WHAT THE TASK REQUIRES
Turn every text line in the rows below into a Markdown table with the columns Number and Text, numbering the lines in order and skipping blank ones. Leave the pictures out.

--- DATASET RECORDS ---

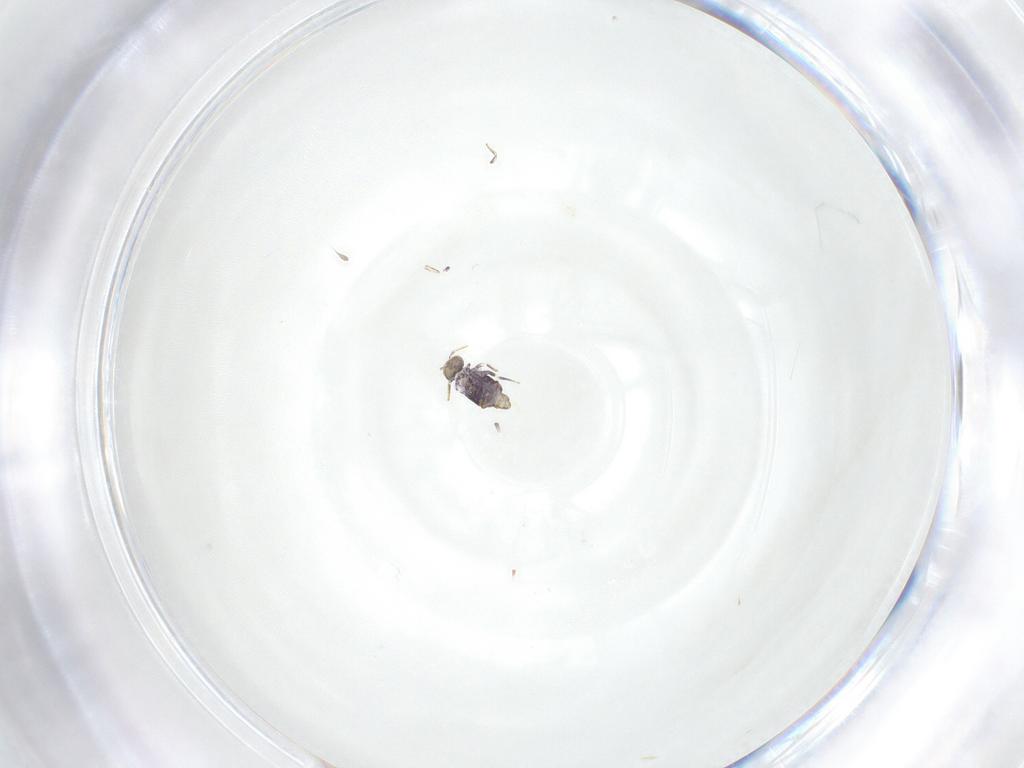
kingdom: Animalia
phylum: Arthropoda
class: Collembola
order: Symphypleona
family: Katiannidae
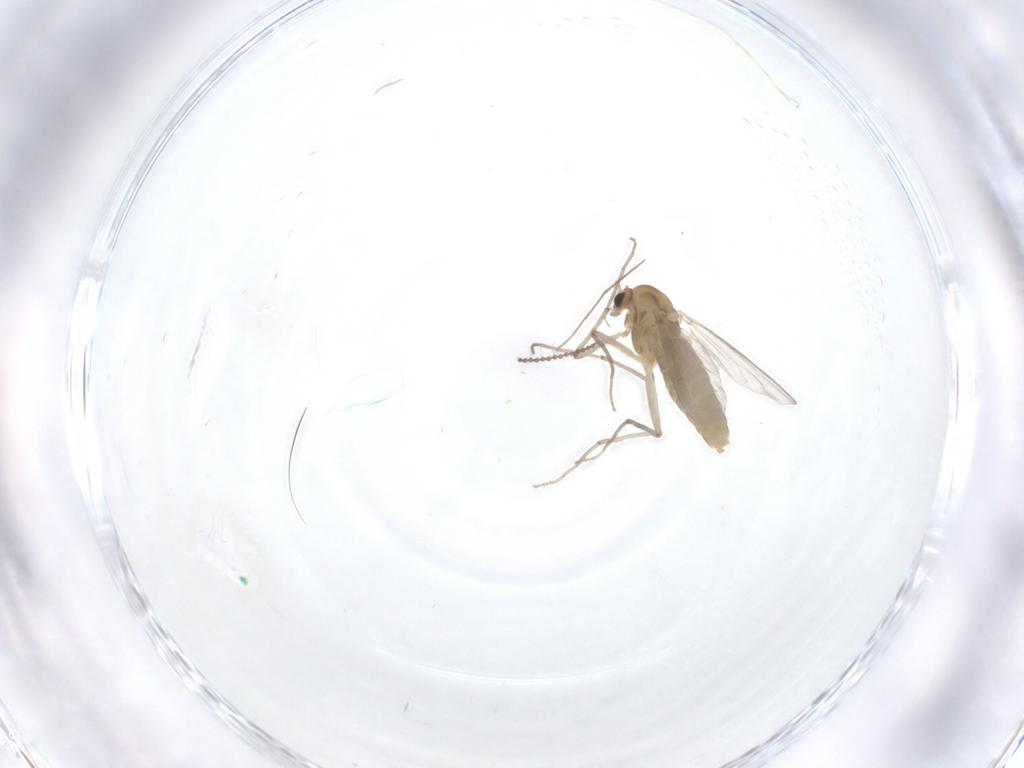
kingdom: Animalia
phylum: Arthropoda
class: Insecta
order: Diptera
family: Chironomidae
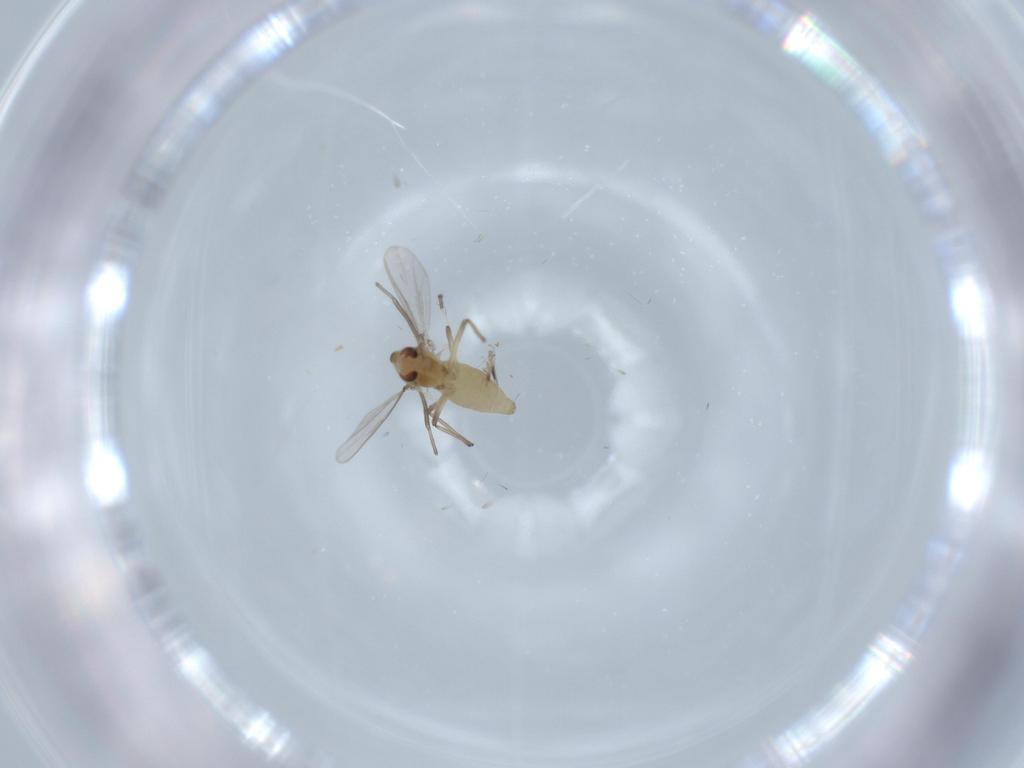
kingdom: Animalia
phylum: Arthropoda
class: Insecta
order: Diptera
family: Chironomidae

---

WRITTEN RESPONSE
| Number | Text |
|---|---|
| 1 | kingdom: Animalia |
| 2 | phylum: Arthropoda |
| 3 | class: Collembola |
| 4 | order: Symphypleona |
| 5 | family: Katiannidae |
| 6 | kingdom: Animalia |
| 7 | phylum: Arthropoda |
| 8 | class: Insecta |
| 9 | order: Diptera |
| 10 | family: Chironomidae |
| 11 | kingdom: Animalia |
| 12 | phylum: Arthropoda |
| 13 | class: Insecta |
| 14 | order: Diptera |
| 15 | family: Chironomidae |